▶ _Data for the task_:
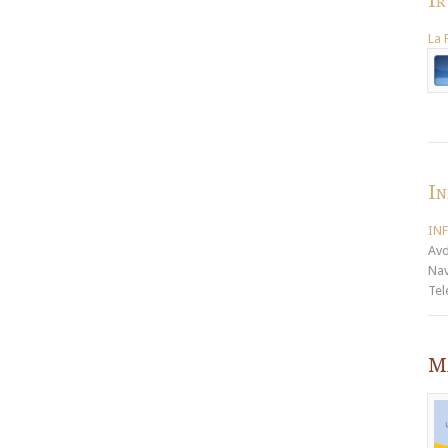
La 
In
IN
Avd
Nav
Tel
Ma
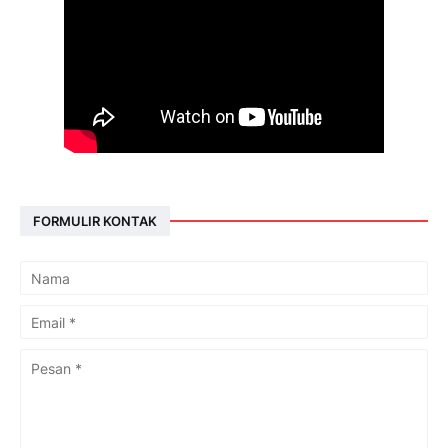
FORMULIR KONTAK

==

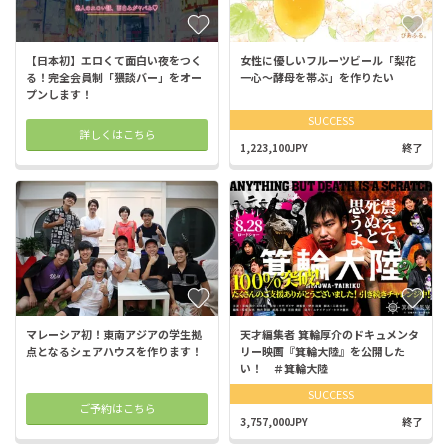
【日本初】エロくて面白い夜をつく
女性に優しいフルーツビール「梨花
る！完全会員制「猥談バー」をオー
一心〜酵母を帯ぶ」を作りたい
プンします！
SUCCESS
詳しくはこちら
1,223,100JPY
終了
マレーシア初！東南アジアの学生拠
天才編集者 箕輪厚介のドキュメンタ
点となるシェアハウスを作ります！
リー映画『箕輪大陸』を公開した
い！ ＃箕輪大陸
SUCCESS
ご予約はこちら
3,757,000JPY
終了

---

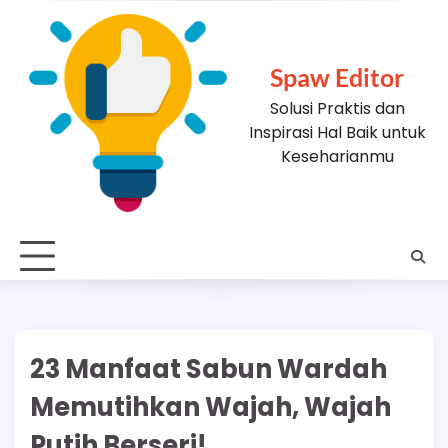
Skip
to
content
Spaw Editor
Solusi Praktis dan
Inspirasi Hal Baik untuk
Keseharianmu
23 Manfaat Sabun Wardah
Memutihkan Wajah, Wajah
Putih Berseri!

▶ _Task prompt_:
Write out, from the lines above, only those from the line with "Inspirasi Hal Baik untuk" to the line with "Putih Berseri!", exactly as given, including the first and the last.

▶ _Expected answer_:
Inspirasi Hal Baik untuk
Keseharianmu
23 Manfaat Sabun Wardah
Memutihkan Wajah, Wajah
Putih Berseri!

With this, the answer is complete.